**Выбранный текст:**
Среди коммуникативных идей у Винкельмана следует отметить (как и у Мендельсона) мысль о том, что различие между пластическими искусствами связано с различием в средствах выражения, что подробно будет проанализировано Лессингом.
Постановка и решение семантических проблем в эстетике Винкельмана, хотя и связано с разнообразными философскими учениями (в том числе и неоплатонизмом), обнаруживают тенденции, связанные с выдви жением на первый план деятельности художника "как создателя прекрасных телесных образов".
Г. Лессинг
Одним из самых глубоких и значительных представителей эстетической мысли не только немецкого, но и всего европейского Просвещения является Г. Лессинг. В его сочинениях традиционная семантическая проблематика не только получила наиболее развернутое выражение, но она была тесно связана с взглядами Лессинга на искусство как на отражение действительности.

**Записанные данные:**

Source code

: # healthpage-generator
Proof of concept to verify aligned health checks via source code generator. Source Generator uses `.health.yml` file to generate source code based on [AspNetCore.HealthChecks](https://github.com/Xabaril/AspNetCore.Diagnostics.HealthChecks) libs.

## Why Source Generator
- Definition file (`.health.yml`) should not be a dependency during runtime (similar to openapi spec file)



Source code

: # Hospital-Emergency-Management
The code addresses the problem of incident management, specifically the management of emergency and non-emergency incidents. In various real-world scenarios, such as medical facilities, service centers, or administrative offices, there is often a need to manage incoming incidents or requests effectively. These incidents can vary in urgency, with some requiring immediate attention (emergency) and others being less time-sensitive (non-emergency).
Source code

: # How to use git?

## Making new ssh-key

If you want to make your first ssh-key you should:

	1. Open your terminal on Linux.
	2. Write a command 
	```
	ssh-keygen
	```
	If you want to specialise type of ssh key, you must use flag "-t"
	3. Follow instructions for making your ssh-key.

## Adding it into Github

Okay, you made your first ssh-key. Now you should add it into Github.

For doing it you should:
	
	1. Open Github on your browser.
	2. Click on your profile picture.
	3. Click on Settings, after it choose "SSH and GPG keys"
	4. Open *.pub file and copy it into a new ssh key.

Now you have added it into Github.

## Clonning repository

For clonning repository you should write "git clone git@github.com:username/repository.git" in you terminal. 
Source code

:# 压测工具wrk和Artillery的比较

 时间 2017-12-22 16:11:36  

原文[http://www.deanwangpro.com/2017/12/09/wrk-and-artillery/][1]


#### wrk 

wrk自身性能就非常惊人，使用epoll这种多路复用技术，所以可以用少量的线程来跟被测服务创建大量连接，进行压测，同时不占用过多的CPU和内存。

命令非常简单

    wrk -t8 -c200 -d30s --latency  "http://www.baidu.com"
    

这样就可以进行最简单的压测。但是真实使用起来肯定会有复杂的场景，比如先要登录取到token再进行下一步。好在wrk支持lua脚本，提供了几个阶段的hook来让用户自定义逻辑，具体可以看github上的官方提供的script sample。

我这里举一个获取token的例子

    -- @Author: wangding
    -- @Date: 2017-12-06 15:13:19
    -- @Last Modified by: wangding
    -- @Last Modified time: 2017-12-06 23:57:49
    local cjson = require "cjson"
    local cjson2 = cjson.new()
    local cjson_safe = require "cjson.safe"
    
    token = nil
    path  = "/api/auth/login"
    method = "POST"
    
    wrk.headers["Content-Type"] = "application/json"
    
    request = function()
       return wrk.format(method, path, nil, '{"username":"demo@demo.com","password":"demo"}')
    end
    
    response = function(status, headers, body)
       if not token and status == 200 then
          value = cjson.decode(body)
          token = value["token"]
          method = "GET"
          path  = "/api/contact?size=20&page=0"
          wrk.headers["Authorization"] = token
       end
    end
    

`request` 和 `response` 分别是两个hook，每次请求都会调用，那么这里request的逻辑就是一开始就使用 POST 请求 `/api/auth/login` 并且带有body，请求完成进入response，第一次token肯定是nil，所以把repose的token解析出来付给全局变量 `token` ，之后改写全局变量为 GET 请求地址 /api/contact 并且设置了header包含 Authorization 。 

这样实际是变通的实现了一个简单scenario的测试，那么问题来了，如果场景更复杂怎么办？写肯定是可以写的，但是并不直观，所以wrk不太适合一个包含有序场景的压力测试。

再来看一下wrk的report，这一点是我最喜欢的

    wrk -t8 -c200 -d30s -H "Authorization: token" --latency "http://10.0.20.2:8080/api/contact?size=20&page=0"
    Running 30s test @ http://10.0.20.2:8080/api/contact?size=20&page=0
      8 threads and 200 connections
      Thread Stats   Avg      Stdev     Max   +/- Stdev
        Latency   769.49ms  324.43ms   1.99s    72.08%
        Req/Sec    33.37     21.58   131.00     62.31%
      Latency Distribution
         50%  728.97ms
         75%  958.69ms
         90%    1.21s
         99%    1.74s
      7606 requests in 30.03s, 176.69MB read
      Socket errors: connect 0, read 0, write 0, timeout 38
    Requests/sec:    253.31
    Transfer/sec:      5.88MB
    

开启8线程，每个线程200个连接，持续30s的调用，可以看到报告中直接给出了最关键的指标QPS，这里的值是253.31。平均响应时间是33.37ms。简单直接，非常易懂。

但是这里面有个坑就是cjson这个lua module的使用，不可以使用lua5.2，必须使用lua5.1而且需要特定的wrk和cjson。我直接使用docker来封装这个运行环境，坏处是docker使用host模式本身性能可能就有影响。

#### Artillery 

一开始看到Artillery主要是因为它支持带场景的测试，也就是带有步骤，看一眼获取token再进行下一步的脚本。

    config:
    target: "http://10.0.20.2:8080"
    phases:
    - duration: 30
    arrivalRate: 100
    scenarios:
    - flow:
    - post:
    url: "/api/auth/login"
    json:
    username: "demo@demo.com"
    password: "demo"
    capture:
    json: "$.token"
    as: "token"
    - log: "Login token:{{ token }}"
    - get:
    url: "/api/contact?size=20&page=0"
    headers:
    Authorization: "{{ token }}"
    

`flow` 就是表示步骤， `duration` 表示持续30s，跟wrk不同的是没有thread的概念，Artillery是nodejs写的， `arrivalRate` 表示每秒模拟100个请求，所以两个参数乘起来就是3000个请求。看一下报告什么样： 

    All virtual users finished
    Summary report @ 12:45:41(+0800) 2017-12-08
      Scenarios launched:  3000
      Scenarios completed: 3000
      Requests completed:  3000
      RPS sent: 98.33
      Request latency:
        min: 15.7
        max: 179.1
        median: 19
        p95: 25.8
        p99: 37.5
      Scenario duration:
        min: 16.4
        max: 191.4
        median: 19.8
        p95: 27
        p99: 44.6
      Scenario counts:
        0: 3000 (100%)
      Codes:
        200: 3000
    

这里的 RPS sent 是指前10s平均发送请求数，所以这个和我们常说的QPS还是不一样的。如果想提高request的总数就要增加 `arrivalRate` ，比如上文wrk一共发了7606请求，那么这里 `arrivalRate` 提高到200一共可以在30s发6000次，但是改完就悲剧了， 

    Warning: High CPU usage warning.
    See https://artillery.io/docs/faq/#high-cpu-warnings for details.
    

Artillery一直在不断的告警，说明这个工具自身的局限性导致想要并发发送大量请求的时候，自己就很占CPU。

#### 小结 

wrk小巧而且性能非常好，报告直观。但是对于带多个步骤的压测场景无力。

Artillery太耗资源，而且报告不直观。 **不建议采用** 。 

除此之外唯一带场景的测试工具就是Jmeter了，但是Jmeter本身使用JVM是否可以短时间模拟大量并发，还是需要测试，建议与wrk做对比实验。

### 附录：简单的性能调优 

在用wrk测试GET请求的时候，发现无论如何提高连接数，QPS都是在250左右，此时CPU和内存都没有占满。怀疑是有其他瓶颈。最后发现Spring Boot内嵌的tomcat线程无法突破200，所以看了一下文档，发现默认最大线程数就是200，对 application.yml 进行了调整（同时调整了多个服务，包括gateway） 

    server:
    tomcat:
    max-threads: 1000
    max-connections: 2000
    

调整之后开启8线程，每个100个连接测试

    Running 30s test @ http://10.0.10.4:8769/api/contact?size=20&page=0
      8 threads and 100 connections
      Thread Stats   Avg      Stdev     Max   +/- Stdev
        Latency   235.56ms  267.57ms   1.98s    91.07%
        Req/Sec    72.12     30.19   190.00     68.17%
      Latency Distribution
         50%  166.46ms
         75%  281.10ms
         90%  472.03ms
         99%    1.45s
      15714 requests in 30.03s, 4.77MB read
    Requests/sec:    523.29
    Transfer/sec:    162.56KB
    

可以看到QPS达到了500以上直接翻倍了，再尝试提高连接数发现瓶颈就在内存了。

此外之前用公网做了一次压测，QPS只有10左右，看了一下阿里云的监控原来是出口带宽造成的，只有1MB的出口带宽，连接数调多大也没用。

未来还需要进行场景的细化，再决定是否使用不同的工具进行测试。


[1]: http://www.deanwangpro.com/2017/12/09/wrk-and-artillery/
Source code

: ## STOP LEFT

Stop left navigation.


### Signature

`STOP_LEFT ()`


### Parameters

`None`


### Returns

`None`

**Что нужно сделать:**
[1] Воспроизведите без изменений фрагмент текста об эстетике Винкельмана и Лессинга, который открывается словами «Среди коммуникативных идей» и завершается словами «будет проанализировано Лессингом.».
[2] С чем, согласно тексту об эстетике Винкельмана и Лессинга, Винкельман связывал различие между пластическими искусствами?
Опирайтесь только на выбранный текст.

**Результаты по порядку:**
[1]
Среди коммуникативных идей у Винкельмана следует отметить (как и у Мендельсона) мысль о том, что различие между пластическими искусствами связано с различием в средствах выражения, что подробно будет проанализировано Лессингом.

[2] С различием в средствах выражения.